Ira Mehlman, another conference attendee said recently that ”American Jews need to look out for their own self-interest,” including the diverse threats from Muslim and Latino immigration.
”This is not about right-left politics,” said Mehlman, but ”about excessive numbers of immigrants coming here and placing a burden on our communities, our schools, and our economy.”
Barry concluded that, “The broadening anti-immigration coalition is yet another sign that the new intensity of the immigration debate is not so much a factor of macroeconomic cycles ... [but] is more a product of the politics of fear and nationalism now sweeping the United States, and a dimension of the cultural wars that are increasingly dividing the country and pitting the U.S. against foreign societies and nations.”

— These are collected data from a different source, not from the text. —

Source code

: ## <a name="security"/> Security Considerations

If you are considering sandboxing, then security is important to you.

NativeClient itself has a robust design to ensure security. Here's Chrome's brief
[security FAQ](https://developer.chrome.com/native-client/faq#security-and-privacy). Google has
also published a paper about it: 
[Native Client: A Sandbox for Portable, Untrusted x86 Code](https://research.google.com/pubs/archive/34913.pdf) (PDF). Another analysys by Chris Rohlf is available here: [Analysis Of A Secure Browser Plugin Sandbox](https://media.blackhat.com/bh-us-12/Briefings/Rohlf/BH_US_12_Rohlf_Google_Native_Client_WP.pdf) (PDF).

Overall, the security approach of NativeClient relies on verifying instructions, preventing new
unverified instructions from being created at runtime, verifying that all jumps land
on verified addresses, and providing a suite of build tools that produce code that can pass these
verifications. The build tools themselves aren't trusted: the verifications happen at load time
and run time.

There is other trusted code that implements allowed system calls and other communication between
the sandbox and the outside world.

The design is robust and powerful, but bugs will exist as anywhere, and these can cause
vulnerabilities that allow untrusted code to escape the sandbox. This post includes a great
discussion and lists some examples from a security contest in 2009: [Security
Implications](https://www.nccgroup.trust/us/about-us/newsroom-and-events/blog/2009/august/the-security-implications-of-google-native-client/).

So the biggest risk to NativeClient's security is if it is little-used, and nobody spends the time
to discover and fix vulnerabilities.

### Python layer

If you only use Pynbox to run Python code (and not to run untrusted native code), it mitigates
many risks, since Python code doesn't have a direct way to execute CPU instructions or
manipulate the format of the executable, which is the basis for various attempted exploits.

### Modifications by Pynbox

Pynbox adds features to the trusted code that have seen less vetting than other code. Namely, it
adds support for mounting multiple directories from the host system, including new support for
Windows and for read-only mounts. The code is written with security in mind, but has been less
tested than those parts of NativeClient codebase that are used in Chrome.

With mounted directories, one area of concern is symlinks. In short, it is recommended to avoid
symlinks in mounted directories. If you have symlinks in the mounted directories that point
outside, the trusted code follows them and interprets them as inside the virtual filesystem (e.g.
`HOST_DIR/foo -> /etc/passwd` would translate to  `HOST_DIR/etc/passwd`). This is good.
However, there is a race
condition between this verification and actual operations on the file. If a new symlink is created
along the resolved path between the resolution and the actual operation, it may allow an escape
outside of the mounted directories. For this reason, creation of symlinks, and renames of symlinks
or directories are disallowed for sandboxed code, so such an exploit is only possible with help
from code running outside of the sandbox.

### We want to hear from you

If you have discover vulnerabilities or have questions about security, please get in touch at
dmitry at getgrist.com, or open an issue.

“I don’t recall Horowitz’s name popping up before around immigration issues,” Devin Burghart, who monitors anti-immigrant movements with the Illinois-based human rights group, the Center for New Community's Building Democracy Initiative, told Media Transparency in a telephone interview. “And he is politically savvy and smart enough to know that immigration is the hottest issue inside the GOP these days.”
Bush’s immigration plan appears to be going nowhere in Congress so “I think we’ll see a lot more opportunists like Horowitz stepping forward and trying to grab hold of the issue as time goes by,” Burghart added.